There were an awful lot of blokes satisfying those criteria right here, right now.
The more Harold thought about it, the more vulnerable the young couple looked in the midst of this rumbustious crowd. Even if the Stranger wasn’t present, the woman ought not to be displaying herself like that. The man should realise that several of these fellas had already had lots to drink, especially those who were openly ogling; he should know that temptation might get the better of them and that it would be so, so easy just to reach out and place a wandering hand on that smooth, sun-browned thigh. If that happened there might be trouble, swingers or not, and that was the last thing Harold wanted.
‘We have to say something,’ he muttered to Doreen, after they briefly stepped away together into the stock-room.

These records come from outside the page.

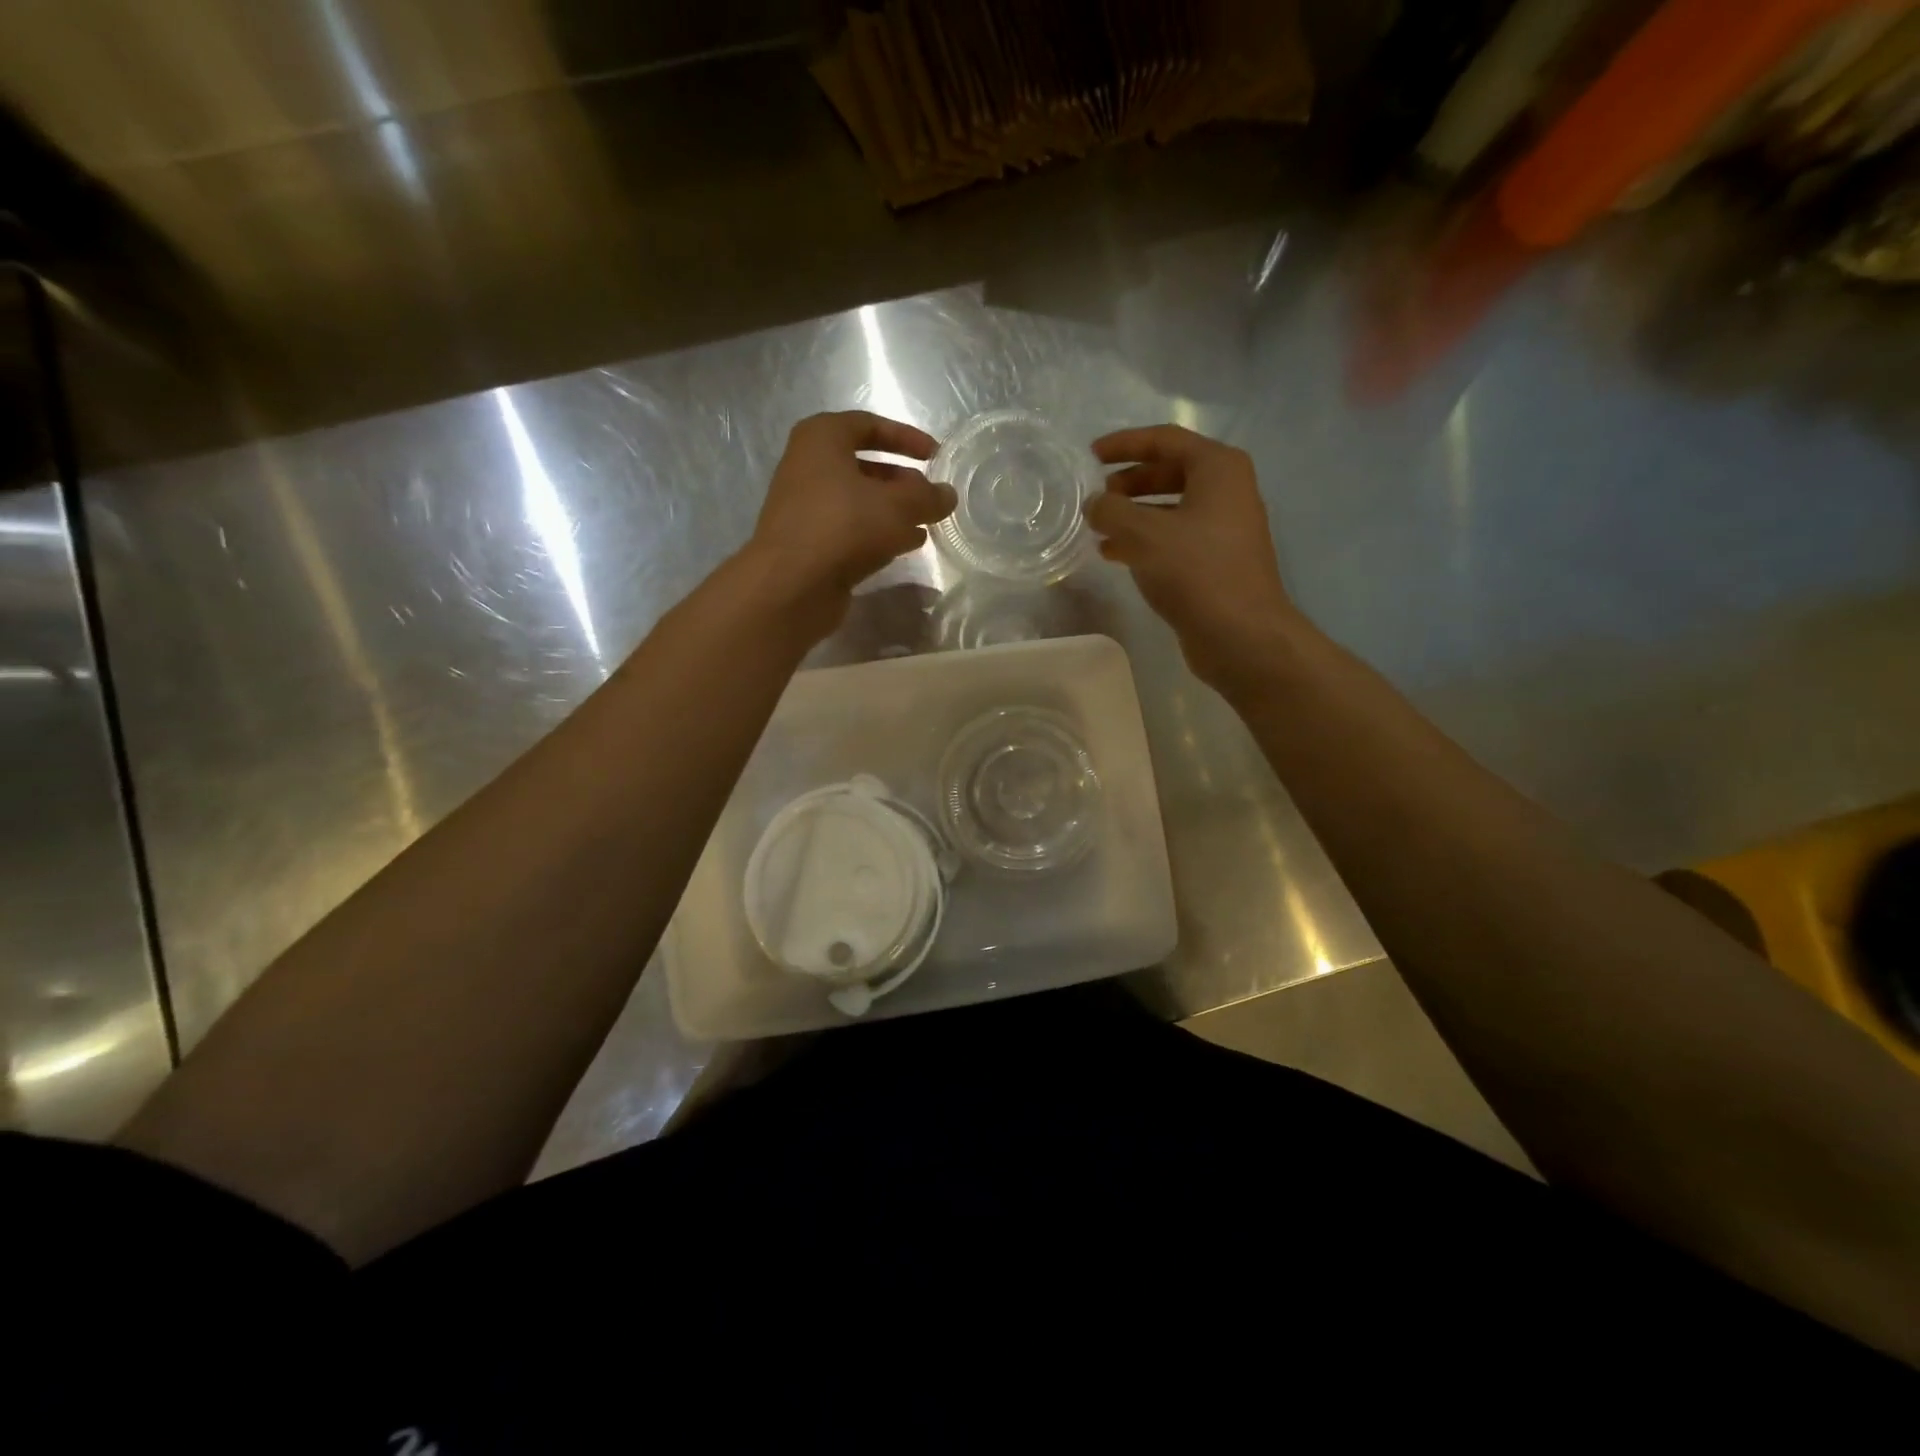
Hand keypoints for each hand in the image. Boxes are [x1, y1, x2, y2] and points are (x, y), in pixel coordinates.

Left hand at [744, 411, 955, 638]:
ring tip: (926, 524)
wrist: (791, 585)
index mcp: (821, 439)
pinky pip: (849, 529)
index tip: (935, 456)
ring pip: (858, 501)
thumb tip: (948, 495)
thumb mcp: (898, 506)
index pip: (868, 425)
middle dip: (901, 480)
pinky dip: (877, 533)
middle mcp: (807, 467)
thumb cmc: (844, 526)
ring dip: (892, 510)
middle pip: (863, 466)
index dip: (906, 438)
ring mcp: (805, 507)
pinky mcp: (809, 543)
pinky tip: (906, 546)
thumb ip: (927, 497)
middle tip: (930, 497)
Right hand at [1085, 425, 1302, 693]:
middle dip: (1129, 483)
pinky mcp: (1216, 562)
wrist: (1240, 634)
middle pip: (1169, 472)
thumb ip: (1111, 511)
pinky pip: (1174, 538)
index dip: (1125, 444)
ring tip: (1098, 529)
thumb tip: (1095, 504)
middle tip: (1097, 497)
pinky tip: (1115, 555)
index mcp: (1218, 468)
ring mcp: (1224, 528)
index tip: (1091, 455)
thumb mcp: (1143, 534)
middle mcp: (1227, 491)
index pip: (1165, 440)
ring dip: (1133, 515)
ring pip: (1170, 509)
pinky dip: (1145, 541)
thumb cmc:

‘What?’ she sneered. ‘Casually tell them all the local dogging sites are closed? How do you think that’ll go down? They might just be show-offs. Might just have come out for a drink.’
‘But you said …’
‘Just leave it, Harold. We don’t need you making a fool of yourself. Again.’
‘But if they are swingers, and they go up there …?’
‘They’ll be taking a chance. Like they always take chances. Good God, who in their right mind would go looking for sex with strangers in the middle of nowhere?’